Since the ethos of a people constitutes their most fundamental patterns, it seems to them one of the most sacred, universal, and immortal aspects


( 31) of their life and valuations. One of the benefits of an objective study of various cultures and the socio-psychological processes correlated with them is the recognition of the relativity of various systems of cultures and their schemes of values. We must always realize in our socio-psychological analysis that we are viewing our data from the angle of the Western World with its curious faith in science, in industry, in commercial expansion, in formalized missionary religions, in political democracy, in universal education. When we attempt to project our own schemes of values on other cultures and on persons living under them, we at once lay ourselves open to serious criticism. Unless we adopt the view of relativity in our study of both culture and personality we shall never come to grips with the fundamental facts of that interrelation of human organism and personal-social and cultural stimuli which produces the subject-matter of social psychology, namely, the person in his social and cultural environment.

CLASS ASSIGNMENTS

A. Further Reading: Source Book for Social Psychology, Chapters II, Section B, pp. 17-27; IV, pp. 56-75; V, pp. 78-116.

B. Questions and Exercises.

I. Discuss questions and exercises in assignment in Source Book, Chapters II, p. 28; IV, p. 76; V, p. I I7.

2. Why do our in-group out-group attitudes and habits furnish a balance in the personality? Illustrate.

3. Distinguish between primary and secondary groups. Illustrate each.

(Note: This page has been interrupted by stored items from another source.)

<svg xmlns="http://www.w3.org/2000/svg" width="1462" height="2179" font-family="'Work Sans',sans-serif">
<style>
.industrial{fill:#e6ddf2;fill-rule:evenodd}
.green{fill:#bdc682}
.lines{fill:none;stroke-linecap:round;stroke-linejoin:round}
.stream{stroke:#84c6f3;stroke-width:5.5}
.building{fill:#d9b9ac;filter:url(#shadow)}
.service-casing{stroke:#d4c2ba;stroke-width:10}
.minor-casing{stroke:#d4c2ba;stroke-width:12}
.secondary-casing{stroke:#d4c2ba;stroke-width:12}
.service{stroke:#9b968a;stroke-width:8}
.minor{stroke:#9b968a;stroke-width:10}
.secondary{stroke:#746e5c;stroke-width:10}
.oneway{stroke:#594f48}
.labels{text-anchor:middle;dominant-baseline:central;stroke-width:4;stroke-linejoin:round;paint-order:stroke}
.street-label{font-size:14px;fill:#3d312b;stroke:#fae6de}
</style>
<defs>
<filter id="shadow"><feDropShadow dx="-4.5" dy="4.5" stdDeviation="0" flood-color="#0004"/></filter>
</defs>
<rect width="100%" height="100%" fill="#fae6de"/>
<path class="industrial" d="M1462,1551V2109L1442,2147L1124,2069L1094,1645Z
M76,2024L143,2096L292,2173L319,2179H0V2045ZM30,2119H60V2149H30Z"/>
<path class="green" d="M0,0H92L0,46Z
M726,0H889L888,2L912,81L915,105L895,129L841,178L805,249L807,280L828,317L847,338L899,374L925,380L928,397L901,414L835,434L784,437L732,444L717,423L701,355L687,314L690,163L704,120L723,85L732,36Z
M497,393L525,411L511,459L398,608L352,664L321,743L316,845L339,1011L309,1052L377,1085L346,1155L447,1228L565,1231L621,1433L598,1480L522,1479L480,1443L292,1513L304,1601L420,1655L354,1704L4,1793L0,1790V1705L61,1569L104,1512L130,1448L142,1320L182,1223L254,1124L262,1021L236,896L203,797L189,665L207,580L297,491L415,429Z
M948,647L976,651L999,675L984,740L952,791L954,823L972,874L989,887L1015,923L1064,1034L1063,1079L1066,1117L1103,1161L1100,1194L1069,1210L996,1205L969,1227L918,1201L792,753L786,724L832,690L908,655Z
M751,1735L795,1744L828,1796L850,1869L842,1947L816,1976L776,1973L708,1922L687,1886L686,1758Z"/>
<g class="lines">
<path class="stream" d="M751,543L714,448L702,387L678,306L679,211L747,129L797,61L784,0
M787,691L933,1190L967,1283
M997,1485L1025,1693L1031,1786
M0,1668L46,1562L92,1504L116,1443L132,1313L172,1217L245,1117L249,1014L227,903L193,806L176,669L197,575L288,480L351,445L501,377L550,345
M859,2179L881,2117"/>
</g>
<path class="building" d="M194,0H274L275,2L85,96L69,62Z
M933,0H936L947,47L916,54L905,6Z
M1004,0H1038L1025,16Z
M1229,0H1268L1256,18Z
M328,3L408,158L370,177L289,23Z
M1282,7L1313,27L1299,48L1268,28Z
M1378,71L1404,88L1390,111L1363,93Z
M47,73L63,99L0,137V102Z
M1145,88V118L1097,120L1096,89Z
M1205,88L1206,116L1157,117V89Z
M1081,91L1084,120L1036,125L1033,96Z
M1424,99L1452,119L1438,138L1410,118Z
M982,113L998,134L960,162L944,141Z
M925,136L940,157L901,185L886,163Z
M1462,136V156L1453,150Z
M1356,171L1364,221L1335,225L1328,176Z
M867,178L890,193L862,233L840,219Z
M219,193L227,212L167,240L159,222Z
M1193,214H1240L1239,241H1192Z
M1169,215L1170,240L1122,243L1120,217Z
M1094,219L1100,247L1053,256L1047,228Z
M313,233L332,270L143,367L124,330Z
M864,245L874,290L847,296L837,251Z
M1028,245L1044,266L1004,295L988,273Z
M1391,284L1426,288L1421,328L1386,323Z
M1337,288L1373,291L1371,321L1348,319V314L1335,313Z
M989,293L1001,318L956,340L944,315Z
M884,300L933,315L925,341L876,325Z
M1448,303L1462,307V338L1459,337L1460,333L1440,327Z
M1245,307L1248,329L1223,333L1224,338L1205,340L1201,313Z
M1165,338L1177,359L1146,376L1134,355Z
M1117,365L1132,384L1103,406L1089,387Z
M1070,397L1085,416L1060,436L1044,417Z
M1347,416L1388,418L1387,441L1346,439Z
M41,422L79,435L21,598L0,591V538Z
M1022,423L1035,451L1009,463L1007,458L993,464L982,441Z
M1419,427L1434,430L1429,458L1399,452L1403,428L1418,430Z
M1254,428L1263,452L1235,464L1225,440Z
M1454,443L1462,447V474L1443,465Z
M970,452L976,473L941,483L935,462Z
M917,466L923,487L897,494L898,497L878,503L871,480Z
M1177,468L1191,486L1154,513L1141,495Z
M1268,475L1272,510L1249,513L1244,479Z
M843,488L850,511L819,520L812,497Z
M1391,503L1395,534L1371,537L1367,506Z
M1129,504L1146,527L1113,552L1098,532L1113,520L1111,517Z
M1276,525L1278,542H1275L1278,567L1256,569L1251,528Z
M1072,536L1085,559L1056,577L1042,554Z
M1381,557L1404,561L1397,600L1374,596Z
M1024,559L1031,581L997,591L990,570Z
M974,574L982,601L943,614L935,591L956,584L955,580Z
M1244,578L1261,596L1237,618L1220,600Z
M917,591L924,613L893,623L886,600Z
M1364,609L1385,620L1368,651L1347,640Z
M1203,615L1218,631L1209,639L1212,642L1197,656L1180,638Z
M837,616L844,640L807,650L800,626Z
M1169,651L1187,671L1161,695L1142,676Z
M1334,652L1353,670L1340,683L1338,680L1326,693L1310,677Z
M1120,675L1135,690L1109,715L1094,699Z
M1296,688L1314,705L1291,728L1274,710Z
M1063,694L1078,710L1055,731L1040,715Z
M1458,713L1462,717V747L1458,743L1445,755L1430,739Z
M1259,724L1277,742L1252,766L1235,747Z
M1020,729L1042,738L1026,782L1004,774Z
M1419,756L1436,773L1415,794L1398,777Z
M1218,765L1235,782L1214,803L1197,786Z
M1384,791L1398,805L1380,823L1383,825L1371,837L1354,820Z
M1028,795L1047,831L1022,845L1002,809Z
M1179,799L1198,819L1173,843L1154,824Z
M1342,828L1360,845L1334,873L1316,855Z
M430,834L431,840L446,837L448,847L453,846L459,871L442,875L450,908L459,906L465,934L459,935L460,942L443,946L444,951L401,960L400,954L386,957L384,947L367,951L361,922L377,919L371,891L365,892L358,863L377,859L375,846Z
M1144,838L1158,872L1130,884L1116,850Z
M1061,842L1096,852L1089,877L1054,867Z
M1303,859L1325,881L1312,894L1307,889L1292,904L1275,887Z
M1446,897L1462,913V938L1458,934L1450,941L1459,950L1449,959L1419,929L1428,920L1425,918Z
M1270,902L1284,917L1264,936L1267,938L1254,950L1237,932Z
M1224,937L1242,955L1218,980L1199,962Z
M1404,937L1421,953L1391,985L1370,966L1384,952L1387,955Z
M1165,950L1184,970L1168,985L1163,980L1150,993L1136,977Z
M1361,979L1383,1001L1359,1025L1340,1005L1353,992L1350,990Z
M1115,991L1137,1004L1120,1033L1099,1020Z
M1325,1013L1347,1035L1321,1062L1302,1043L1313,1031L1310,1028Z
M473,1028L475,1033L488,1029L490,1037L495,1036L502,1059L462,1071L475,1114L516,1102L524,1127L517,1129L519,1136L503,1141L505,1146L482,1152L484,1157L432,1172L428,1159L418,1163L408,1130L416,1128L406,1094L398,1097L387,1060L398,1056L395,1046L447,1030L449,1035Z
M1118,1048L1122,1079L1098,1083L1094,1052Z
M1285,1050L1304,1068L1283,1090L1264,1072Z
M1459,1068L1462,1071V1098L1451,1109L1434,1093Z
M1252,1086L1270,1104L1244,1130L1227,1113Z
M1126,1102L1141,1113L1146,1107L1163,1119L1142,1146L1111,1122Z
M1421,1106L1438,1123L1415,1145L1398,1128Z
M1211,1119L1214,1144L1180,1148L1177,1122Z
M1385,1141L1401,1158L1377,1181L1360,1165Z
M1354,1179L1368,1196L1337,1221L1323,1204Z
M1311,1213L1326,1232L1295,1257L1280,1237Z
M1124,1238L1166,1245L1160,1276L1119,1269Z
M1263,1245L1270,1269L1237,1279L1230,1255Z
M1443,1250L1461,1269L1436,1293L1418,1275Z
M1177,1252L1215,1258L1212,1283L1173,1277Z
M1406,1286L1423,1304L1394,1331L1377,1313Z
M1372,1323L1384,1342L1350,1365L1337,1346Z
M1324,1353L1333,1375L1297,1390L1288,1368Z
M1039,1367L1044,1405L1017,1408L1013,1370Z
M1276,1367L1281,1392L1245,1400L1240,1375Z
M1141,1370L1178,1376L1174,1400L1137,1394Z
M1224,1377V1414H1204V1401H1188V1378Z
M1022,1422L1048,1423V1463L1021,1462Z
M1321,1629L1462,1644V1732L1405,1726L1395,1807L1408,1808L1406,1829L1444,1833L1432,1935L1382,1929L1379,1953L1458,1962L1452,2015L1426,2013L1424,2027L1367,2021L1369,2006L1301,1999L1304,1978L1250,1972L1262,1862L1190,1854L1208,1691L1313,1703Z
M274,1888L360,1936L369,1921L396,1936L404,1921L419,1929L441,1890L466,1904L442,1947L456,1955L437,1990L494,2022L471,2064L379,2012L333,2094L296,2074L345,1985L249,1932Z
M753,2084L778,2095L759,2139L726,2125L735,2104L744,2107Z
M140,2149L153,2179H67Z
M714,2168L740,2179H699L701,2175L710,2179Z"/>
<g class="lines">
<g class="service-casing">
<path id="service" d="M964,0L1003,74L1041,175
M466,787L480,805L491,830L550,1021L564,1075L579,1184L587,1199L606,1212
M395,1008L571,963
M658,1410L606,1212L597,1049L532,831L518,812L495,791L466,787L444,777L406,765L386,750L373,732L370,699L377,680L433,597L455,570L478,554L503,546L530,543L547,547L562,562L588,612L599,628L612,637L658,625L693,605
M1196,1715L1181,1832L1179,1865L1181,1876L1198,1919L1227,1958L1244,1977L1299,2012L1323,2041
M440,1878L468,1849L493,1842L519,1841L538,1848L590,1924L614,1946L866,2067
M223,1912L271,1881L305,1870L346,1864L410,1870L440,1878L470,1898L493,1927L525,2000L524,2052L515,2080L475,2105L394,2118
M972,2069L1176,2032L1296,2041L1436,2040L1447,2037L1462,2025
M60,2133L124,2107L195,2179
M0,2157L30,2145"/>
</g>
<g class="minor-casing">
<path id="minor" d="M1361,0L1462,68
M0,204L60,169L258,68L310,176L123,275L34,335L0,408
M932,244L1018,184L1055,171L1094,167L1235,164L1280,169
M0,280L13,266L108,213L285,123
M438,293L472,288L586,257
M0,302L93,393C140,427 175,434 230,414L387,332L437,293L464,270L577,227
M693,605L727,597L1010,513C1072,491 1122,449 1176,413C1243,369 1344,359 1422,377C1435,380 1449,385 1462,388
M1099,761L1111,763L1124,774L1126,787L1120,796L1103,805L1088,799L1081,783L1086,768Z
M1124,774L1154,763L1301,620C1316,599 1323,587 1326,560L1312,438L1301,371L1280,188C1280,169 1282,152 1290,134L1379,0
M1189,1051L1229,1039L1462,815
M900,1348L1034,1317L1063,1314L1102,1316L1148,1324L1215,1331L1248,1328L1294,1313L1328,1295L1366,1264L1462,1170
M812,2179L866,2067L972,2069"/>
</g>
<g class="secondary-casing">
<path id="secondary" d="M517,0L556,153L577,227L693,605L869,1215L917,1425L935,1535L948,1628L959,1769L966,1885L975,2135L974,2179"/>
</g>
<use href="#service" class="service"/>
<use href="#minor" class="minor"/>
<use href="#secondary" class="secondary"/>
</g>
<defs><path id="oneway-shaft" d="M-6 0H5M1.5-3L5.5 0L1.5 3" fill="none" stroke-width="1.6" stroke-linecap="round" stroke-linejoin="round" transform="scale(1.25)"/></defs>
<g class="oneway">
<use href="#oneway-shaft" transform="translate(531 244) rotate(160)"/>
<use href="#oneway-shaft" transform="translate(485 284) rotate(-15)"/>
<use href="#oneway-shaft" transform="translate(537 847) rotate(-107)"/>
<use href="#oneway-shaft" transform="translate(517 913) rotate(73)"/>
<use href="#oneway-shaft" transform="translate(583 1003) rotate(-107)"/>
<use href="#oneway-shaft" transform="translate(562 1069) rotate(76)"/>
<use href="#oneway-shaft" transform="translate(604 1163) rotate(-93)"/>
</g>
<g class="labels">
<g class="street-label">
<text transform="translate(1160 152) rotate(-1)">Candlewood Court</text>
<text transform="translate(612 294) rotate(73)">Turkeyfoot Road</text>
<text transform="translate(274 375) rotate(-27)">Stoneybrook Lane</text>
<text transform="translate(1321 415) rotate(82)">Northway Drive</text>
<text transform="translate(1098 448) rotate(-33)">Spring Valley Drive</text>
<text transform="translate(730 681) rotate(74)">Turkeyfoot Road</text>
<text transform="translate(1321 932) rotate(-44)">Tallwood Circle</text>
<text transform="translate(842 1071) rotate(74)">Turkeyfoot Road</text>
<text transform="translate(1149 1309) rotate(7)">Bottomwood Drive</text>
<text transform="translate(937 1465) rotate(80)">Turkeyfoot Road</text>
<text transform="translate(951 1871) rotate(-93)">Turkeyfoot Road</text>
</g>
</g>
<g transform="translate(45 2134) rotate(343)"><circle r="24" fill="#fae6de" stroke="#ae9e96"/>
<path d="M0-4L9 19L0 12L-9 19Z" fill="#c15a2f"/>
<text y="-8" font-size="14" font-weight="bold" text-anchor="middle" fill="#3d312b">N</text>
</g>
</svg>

4. What do we mean by culture? Illustrate.

5. Distinguish between a personal definition of situation and a cultural or group-sanctioned one.

6. List some of the distinguishing social rituals: (a) in our educational institutions; (b) in the democratic political state; (c) in our economic order.

7. What are the outstanding features of our Euro-American ethos?

C. Topics for Class Reports and Longer Written Papers.

I. See assignments for reports and longer papers in Source Book, Chapters Il, p. 28; IV, p. 76; V, p. 117.

2. What light does the study of social life among animals throw on the evolution of human behavior? (Cf. Alverdes, Social Life Among Animals, and references to Park and Burgess, Kohler, Wheeler and Yerkes cited in Source Book, Chapter 11.)

3. Study of immigrant personality documents as a revelation of how immigrants meet new definitions of situations when they come to America. (Cf.: Bibliography of Chapter V in Source Book.)

4. Contrast of Oriental and Occidental ethos.

Notes

  1. W. I. Thomas, Source Book for Social Origins, 1909, pp. 55-56 from W. J. McGee, "The Beginnings of Agriculture," American Anthropologist, vol. VIII pp. 362 ff.
  2. C. H. Cooley, Social Organization, 1909, p. 23. Courtesy of Chas. Scribner's Sons.
  3. Cf. Ernst Toller's The Machine Wreckers, and Hauptmann's The Weavers. These two dramas depict the situation, one for England, the other for Germany.